▶ _Your assignment_: Arrange the material as a numbered list with blank lines omitted. Begin at the first line of the material and stop after the line that contains "37: (447, 231)".

(Absolute pixel coordinates)
◆ ◆ ◆

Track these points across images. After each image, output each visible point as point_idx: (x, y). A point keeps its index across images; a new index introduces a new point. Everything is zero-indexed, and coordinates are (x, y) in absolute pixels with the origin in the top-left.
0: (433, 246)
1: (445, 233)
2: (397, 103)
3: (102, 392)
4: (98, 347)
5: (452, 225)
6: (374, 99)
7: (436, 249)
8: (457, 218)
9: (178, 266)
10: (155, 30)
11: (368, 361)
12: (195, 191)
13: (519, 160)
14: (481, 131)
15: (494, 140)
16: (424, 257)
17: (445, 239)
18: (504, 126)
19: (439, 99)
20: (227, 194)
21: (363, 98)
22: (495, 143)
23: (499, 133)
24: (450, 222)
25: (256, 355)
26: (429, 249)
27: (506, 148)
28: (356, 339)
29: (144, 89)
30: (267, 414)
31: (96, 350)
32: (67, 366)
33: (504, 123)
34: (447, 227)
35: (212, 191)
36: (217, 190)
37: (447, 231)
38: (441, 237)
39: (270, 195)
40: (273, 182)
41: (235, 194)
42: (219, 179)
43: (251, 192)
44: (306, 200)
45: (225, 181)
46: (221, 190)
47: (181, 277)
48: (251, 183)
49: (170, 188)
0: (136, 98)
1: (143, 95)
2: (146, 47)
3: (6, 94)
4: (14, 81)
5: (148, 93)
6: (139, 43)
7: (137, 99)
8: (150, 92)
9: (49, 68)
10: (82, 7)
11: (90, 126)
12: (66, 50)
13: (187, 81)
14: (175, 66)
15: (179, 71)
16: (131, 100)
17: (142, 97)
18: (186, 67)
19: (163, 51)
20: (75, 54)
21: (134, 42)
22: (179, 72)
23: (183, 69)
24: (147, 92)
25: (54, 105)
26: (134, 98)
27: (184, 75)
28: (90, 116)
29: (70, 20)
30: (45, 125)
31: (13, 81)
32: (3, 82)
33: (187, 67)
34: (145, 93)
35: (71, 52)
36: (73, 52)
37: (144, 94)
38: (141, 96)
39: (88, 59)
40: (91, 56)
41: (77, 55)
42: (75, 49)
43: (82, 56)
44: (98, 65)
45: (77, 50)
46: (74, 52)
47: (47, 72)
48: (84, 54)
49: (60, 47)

◆ ◆ ◆

▶ _Problem solution_:
1. Track these points across images. After each image, output each visible point as point_idx: (x, y). A point keeps its index across images; a new index introduces a new point. Everything is zero-indexed, and coordinates are (x, y) in absolute pixels with the origin in the top-left.
2. 0: (433, 246)
3. 1: (445, 233)
4. 2: (397, 103)
5. 3: (102, 392)
6. 4: (98, 347)
7. 5: (452, 225)
8. 6: (374, 99)
9. 7: (436, 249)
10. 8: (457, 218)
11. 9: (178, 266)
12. 10: (155, 30)
13. 11: (368, 361)
14. 12: (195, 191)
15. 13: (519, 160)
16. 14: (481, 131)
17. 15: (494, 140)
18. 16: (424, 257)
19. 17: (445, 239)
20. 18: (504, 126)
21. 19: (439, 99)
22. 20: (227, 194)
23. 21: (363, 98)
24. 22: (495, 143)
25. 23: (499, 133)
26. 24: (450, 222)
27. 25: (256, 355)
28. 26: (429, 249)
29. 27: (506, 148)
30. 28: (356, 339)
31. 29: (144, 89)
32. 30: (267, 414)
33. 31: (96, 350)
34. 32: (67, 366)
35. 33: (504, 123)
36. 34: (447, 227)
37. 35: (212, 191)
38. 36: (217, 190)
39. 37: (447, 231)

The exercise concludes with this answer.